What to work on:
Please output the listing that follows exactly, but keep all images out.

Source data:

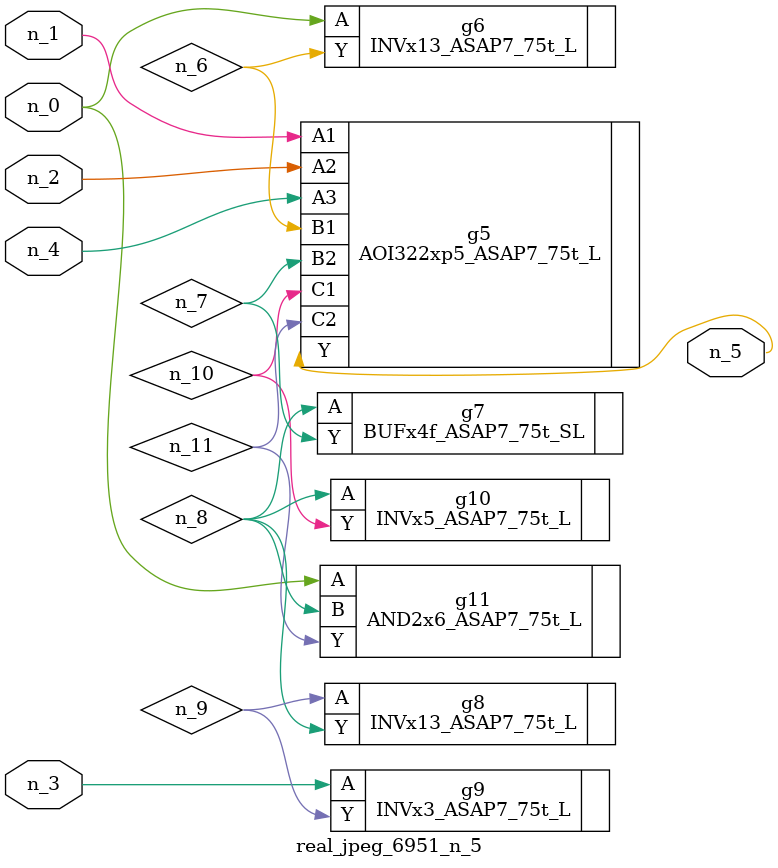
<source format=v>
module real_jpeg_6951_n_5 (n_4, n_0, n_1, n_2, n_3, n_5);

input n_4;
input n_0;
input n_1;
input n_2;
input n_3;

output n_5;

wire n_8;
wire n_11;
wire n_6;
wire n_7;
wire n_10;
wire n_9;

INVx13_ASAP7_75t_L g6 ( 
.A(n_0),
.Y(n_6)
);

AND2x6_ASAP7_75t_L g11 ( 
.A(n_0),
.B(n_8),
.Y(n_11)
);

AOI322xp5_ASAP7_75t_L g5 ( 
.A1(n_1),
.A2(n_2),
.A3(n_4),
.B1(n_6),
.B2(n_7),
.C1(n_10),
.C2(n_11),
.Y(n_5)
);

INVx3_ASAP7_75t_L g9 ( 
.A(n_3),
.Y(n_9)
);

BUFx4f_ASAP7_75t_SL g7 ( 
.A(n_8),
.Y(n_7)
);

INVx5_ASAP7_75t_L g10 ( 
.A(n_8),
.Y(n_10)
);

INVx13_ASAP7_75t_L g8 ( 
.A(n_9),
.Y(n_8)
);


endmodule
</source>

Written solution:
<source format=v>
module real_jpeg_6951_n_5 (n_4, n_0, n_1, n_2, n_3, n_5);

input n_4;
input n_0;
input n_1;
input n_2;
input n_3;

output n_5;

wire n_8;
wire n_11;
wire n_6;
wire n_7;
wire n_10;
wire n_9;

INVx13_ASAP7_75t_L g6 ( 
.A(n_0),
.Y(n_6)
);

AND2x6_ASAP7_75t_L g11 ( 
.A(n_0),
.B(n_8),
.Y(n_11)
);

AOI322xp5_ASAP7_75t_L g5 ( 
.A1(n_1),
.A2(n_2),
.A3(n_4),
.B1(n_6),
.B2(n_7),
.C1(n_10),
.C2(n_11),
.Y(n_5)
);

INVx3_ASAP7_75t_L g9 ( 
.A(n_3),
.Y(n_9)
);

BUFx4f_ASAP7_75t_SL g7 ( 
.A(n_8),
.Y(n_7)
);

INVx5_ASAP7_75t_L g10 ( 
.A(n_8),
.Y(n_10)
);

INVx13_ASAP7_75t_L g8 ( 
.A(n_9),
.Y(n_8)
);


endmodule
</source>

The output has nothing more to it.